EXERCISE DETAILS:
Rewrite each of the following entries, replacing every occurrence of "lens line" with "camera line" and leaving everything else unchanged.

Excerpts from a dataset
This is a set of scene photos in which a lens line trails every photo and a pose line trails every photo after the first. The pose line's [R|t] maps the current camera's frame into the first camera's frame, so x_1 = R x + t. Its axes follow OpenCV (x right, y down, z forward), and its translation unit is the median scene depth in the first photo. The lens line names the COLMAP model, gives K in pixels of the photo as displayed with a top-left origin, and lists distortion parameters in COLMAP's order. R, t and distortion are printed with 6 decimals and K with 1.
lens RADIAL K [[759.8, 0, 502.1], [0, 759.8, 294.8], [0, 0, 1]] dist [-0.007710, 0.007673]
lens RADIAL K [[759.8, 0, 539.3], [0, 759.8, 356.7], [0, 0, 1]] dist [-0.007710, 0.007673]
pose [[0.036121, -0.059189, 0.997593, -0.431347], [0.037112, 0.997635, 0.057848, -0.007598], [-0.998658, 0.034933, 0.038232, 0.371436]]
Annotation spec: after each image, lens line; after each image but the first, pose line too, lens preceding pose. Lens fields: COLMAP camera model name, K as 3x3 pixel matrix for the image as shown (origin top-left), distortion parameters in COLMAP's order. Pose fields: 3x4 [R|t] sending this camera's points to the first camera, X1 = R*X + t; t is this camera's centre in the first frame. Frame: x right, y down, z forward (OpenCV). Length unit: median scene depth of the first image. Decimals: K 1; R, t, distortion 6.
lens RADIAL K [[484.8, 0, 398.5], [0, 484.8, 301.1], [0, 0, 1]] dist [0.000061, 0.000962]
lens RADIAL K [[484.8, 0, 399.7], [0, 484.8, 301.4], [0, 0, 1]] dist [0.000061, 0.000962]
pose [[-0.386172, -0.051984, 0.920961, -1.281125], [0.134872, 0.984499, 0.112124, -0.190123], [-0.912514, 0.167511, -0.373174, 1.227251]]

RESPONSE TO THIS TASK:
This is a set of scene photos in which a camera line trails every photo and a pose line trails every photo after the first. The pose line's [R|t] maps the current camera's frame into the first camera's frame, so x_1 = R x + t. Its axes follow OpenCV (x right, y down, z forward), and its translation unit is the median scene depth in the first photo. The camera line names the COLMAP model, gives K in pixels of the photo as displayed with a top-left origin, and lists distortion parameters in COLMAP's order. R, t and distortion are printed with 6 decimals and K with 1.
lens RADIAL K [[759.8, 0, 502.1], [0, 759.8, 294.8], [0, 0, 1]] dist [-0.007710, 0.007673]
lens RADIAL K [[759.8, 0, 539.3], [0, 759.8, 356.7], [0, 0, 1]] dist [-0.007710, 0.007673]
pose [[0.036121, -0.059189, 0.997593, -0.431347], [0.037112, 0.997635, 0.057848, -0.007598], [-0.998658, 0.034933, 0.038232, 0.371436]]
Annotation spec: after each image, camera line; after each image but the first, pose line too, lens preceding pose. Lens fields: COLMAP camera model name, K as 3x3 pixel matrix for the image as shown (origin top-left), distortion parameters in COLMAP's order. Pose fields: 3x4 [R|t] sending this camera's points to the first camera, X1 = R*X + t; t is this camera's centre in the first frame. Frame: x right, y down, z forward (OpenCV). Length unit: median scene depth of the first image. Decimals: K 1; R, t, distortion 6.
lens RADIAL K [[484.8, 0, 398.5], [0, 484.8, 301.1], [0, 0, 1]] dist [0.000061, 0.000962]
lens RADIAL K [[484.8, 0, 399.7], [0, 484.8, 301.4], [0, 0, 1]] dist [0.000061, 0.000962]
pose [[-0.386172, -0.051984, 0.920961, -1.281125], [0.134872, 0.984499, 0.112124, -0.190123], [-0.912514, 0.167511, -0.373174, 1.227251]]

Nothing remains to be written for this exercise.